Submitted by wishiknew on
i too feel like i am in what is meant to be an adult relationship with a teenager. and at a crisis point. think i have an ulcer. there is no easy answer about whether to stay or go. but the first thing to do for sure is to continue to prioritize yourself -- and leave the mess your partner makes to your partner. i am trying SO HARD to not engage in his mess. but i find it confusing and hard since a marriage is a partnership and we affect each other's lives! the only thing that is helping me right now is that i no longer feel like i'm crazy and mean. i'm not. i'm just coping the wrong way with a difficult situation. and knowing others experience the same things makes me feel a lot less alone in this. good luck.
the grey areas
Submitted by beingNT on
wishiknew - there is no easy answer about whether to stay or go, but it doesn't have to be that black and white either. i've mitigated that by taking more space to myself. like vacations away from my wife. if i didn't get those, i *would* end up leaving! and if your health is suffering and you've reached a crisis point, you must also prioritize yourself even more than you are now.
i'm truly sorry to hear that it hurts so much, believe me, i (and a lot of non-ADHDers on this forum) truly understand.
and you are not crazy or mean. sometimes we get used to things that really aren't healthy for us, and it can drive us crazy until we start acting mean just to assert ourselves in a situation where we aren't feeling heard.
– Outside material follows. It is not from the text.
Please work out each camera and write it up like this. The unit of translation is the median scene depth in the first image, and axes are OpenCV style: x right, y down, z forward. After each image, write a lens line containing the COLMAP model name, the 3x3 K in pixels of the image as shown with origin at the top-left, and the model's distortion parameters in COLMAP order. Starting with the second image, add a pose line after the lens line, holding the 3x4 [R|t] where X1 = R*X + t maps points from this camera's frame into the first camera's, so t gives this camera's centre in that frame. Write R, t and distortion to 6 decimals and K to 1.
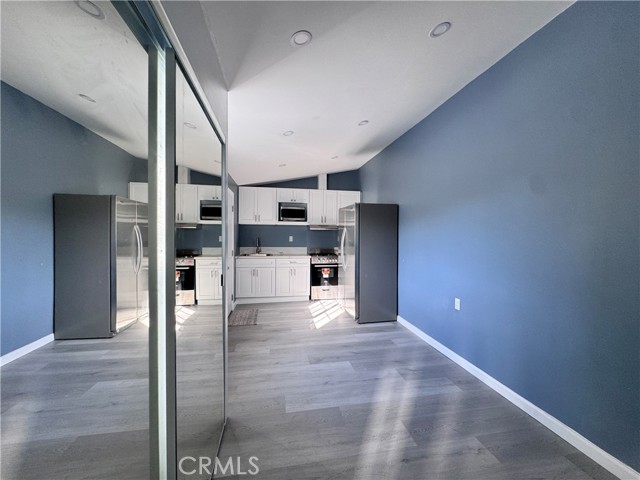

yes, its hard to let go of their messes, because it does impact us. i told my partner again that i would really appreciate if she could exercise, because we both know that it helps manage her symptoms. she told me it wasn't my responsibility - and she's right. and i reminded her that unless she's actively continuing to manage her ADHD/Asperger's then the fall-out is on our relationship. the reason i was asking her to stay on top of things was because i was hurting and i wanted her to stop hurting me. she seemed to understand at that point. if the hurt continues, you have to find your bottom-line about how much you are willing to tolerate before you have to get away (for short or long periods).
the relief i have, is that marriage actually isn't permanent (let's be honest, that's the reality). there is always an exit. i'm not saying i'd want a divorce (or not), but knowing that the door is there helps me to know i can leave if it ever came to that point (again).
on the brighter side, things have much improved since i was last on the forum. a bit more balance for now. she's continuing to get help, take her meds, do her part in the house chores, keep a stable job (thank god), and for the most part keep her end of the bargain financially so she doesn't continue to dig herself into an impulsive spending hole. i believe she's realized the consequences of ADHD much more now than ever before - so that's helped.